Don't Bulk!
There are several good reasons not to bulk up, at least not in the traditional manner. Here are a few:
1. Very few people will ever set foot on a bodybuilding stage. Those who have no aspiration to compete train mostly to look good. Is looking good two months out of the year what you're really after? Of course not. Most want to look good all year long!
I don't mean be stage-ready 365 days a year, but being at a body fat percentage where you look lean and muscular. In my opinion, someone who's training for aesthetic purposes should never go above 10% body fat. Trust me, 10% is actually not that lean! But it's a point where muscle definition and muscularity are sufficient to make you look very good. It also leaves you within four weeks or so of being in superb, super-lean condition.
So what if you're at 13% body fat and don't have that much muscle? Should you bulk up? No! You should go down to 10% then gradually increase your nutritional intake until you reach a point where you're gaining 1.5 to 2 pounds per month. This will allow you to gain muscle at your optimal rate while staying at 10%.
2. The leaner you are, the better your body becomes at nutrient partitioning. This means that lean individuals are more effective at storing the ingested nutrients in the muscle (as muscle tissue or glycogen) or in the liver (glycogen), and less effective at storing them as body fat. Simply put, leaner individuals can eat more nutrients without gaining fat.
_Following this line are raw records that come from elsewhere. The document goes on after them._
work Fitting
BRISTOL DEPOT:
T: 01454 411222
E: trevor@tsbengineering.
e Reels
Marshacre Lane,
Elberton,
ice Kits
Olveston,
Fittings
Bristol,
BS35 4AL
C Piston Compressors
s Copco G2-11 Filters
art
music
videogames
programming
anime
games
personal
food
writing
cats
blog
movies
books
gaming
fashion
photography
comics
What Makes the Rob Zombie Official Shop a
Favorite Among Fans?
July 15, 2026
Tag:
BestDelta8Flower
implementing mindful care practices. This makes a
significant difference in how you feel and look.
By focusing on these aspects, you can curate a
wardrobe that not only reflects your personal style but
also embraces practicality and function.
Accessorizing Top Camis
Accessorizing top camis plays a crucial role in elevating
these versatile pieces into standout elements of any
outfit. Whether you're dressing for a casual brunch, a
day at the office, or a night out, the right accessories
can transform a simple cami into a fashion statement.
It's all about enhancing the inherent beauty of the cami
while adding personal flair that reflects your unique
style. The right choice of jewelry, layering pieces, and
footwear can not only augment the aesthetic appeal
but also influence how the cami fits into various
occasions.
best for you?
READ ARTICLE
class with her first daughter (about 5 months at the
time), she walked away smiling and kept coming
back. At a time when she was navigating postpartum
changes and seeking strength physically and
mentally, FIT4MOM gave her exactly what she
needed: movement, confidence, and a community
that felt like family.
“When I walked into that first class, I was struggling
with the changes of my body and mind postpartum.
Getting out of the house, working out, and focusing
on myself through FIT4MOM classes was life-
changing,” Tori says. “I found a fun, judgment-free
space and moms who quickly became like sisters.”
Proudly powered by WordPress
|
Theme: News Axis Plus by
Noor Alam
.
3. The fatter you let yourself become, the more fat cells you're adding to your body. As we saw earlier, this will make it easier to gain fat and harder to lose it in the future, not to mention that the fatter you are, the less insulin sensitive you become. This is one of the reasons why fatter individuals are more effective at storing nutrients in the form of body fat than their leaner counterparts.
4. Building a good looking body isn't something that happens overnight. Many people have this distorted idea that within a year of training it's possible to look like a competitive bodybuilder. Not the case!
Building a great body is a 24 hour a day job. It isn't limited to the hour you spend at the gym; it's about the lifestyle. By eating good all year long, you aren't using a fad approach but rather changing your habits. It's much easier to lose fat when you're already used to eating well 90% of the time.